According to "Steamship Movements in New York," a column that runs daily in the business section of the Evening Journal, nine liners are to dock today. The SS Paris, 34,500 tons, is just sliding in after a seven-day Atlantic crossing, from Le Havre via Plymouth, at Pier 57 on the West Side of New York City.
"Expected to dock: 5:00 P.M.," reports the newspaper. And she does.
If this were a Movietone News item about Hemingway the big-game hunter, arriving home after eight months abroad, and you were in a darkened movie palace of the thirties awaiting the feature, you'd see ropes being thrown off, gangplanks being lowered, steamer trunks being unloaded, and passengers starting gaily to stream off. You'd see the New York press boys with their rumpled suits and stained ties and skinny notebooks and Speed Graphic cameras clawing for position. The blocky white lettering superimposed on the flickering images would announce: "Back from Lion Hunt in East Africa!" They'd bring up the sound track - something stirring, to suggest the march of time. And then would come the voice-over - wouldn't it be Ed Herlihy's? - with its electric charge: "Famed author Mr. Ernest Hemingway, just back on the French liner Paris with Mrs. Hemingway from conquering the lion and the rhino and the wildebeest and the greater kudu, says that death in the afternoon is far less engrossing in a Spanish bull ring than on the African veldt."
The press boys clotted at the bottom of the gangplank badly want Hemingway, and they want Katharine Hepburn (she is on the boat, too, and makes wonderful copy, when she deigns to speak), but apparently none of them knows (for none of their papers will have it tomorrow) that an even bigger trophy has just berthed at Pier 57: Marlene Dietrich. She's going to give them the nifty slip. Publicity? Who needs it? Maybe Dietrich's hiding out in her stateroom. She might have registered under a different name - glamorous figures routinely do this. In fact, Hepburn is on the manifest as "Miss Katherine Ludlow." (Her husband is Ludlow Ogden Smith.) She has decided not to hide from the pack.
The famous and close and long-lasting Dietrich-Hemingway friendship dates from this Atlantic crossing. For the rest of his life, Hemingway mostly called her the Kraut, when he wasn't addressing her as "daughter," the latter being how he liked to address women younger than himself, famous or otherwise, whom he'd not - apparently - taken to bed.
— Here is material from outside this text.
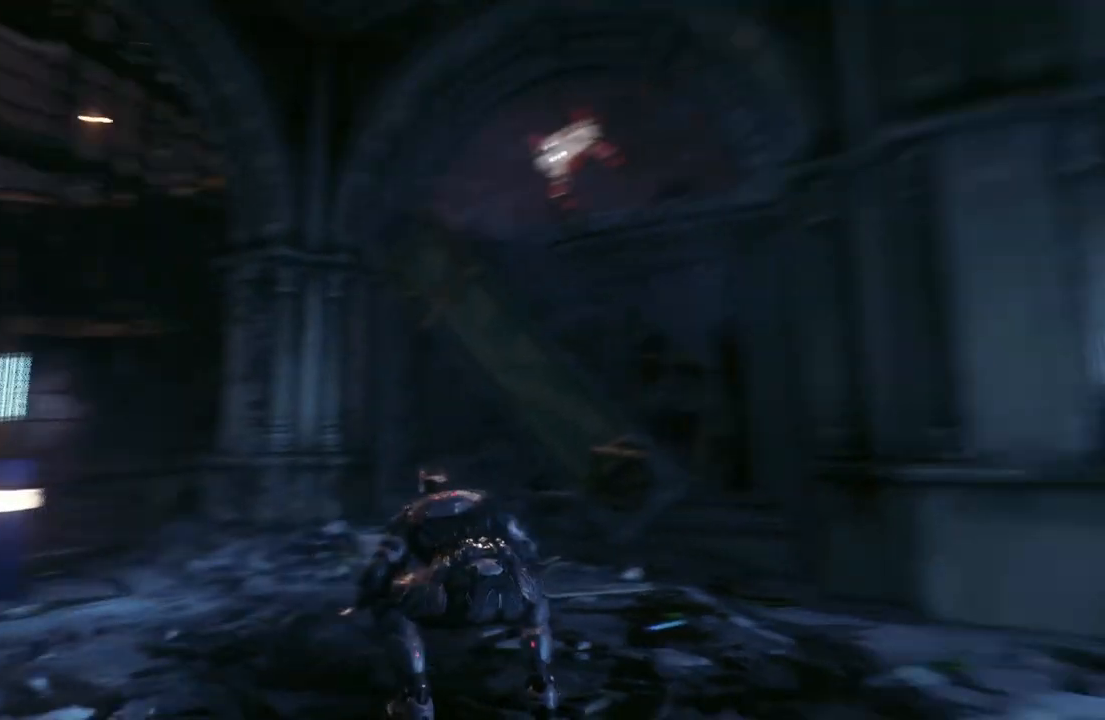
{"buttons": [], "left_stick": "center", "right_stick": "up", "events": [[117, "R2", "up"], [150, "right_stick", "center"], [383, "right_stick", "up"]]}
Dietrich was two and a half years younger. There is a well-traveled story about how she was stepping into the ship's dining room to join a dinner party. Every open-jawed man at the table rose to give her his chair, but just as she started to sit down, the international flame with the statuesque body and lusty voice counted the mouths and saw that there were twelve diners. "Oh. I'm the thirteenth. You will excuse me if I don't join you. I'm superstitious about thirteen at dinner," she said, starting to withdraw. But just then Hemingway blocked her way. "Excuse me," he said. "I don't mean to intrude. But I'd be glad to be the fourteenth."
Afterward, they supposedly strolled the decks arm in arm and told each other - maybe like Bogart and Claude Rains in Casablanca, except that that movie hadn't been made yet - that this was going to be the start of a beautiful friendship. At least this is the legend, and Dietrich herself greatly helped it along in 1955 in a first-person cover story in the Sunday supplement of the New York Herald Tribune. The piece was titled "The Most Fascinating Man I Know." She talked of how she and Hemingway had depended on each other through the years, how she'd protected his deeply personal letters to her in a strongbox. Actually, Dietrich may not have even written the piece - according to Mary Hemingway, it was ghosted by journalist and scriptwriter A. E. Hotchner, one of Hemingway's last confidants, or toadies, depending on your point of view, for the two-decades-younger Hotch, as Hemingway often called him, has been described as both in the vast, roily, envy-ridden sea of Hemingway studies. In any case, among smaller errors, Dietrich or her ghost got the name of the boat wrong; she said it was the other (even grander) star of the French line, the Île de France.
Excerpted from Hemingway's Boat by Paul Hendrickson. Copyright © 2011 by Paul Hendrickson. Excerpted by permission of Knopf, a division of Random House, Inc. All rights reserved. No part of this excerpt may be reproduced or reprinted without permission in writing from the publisher.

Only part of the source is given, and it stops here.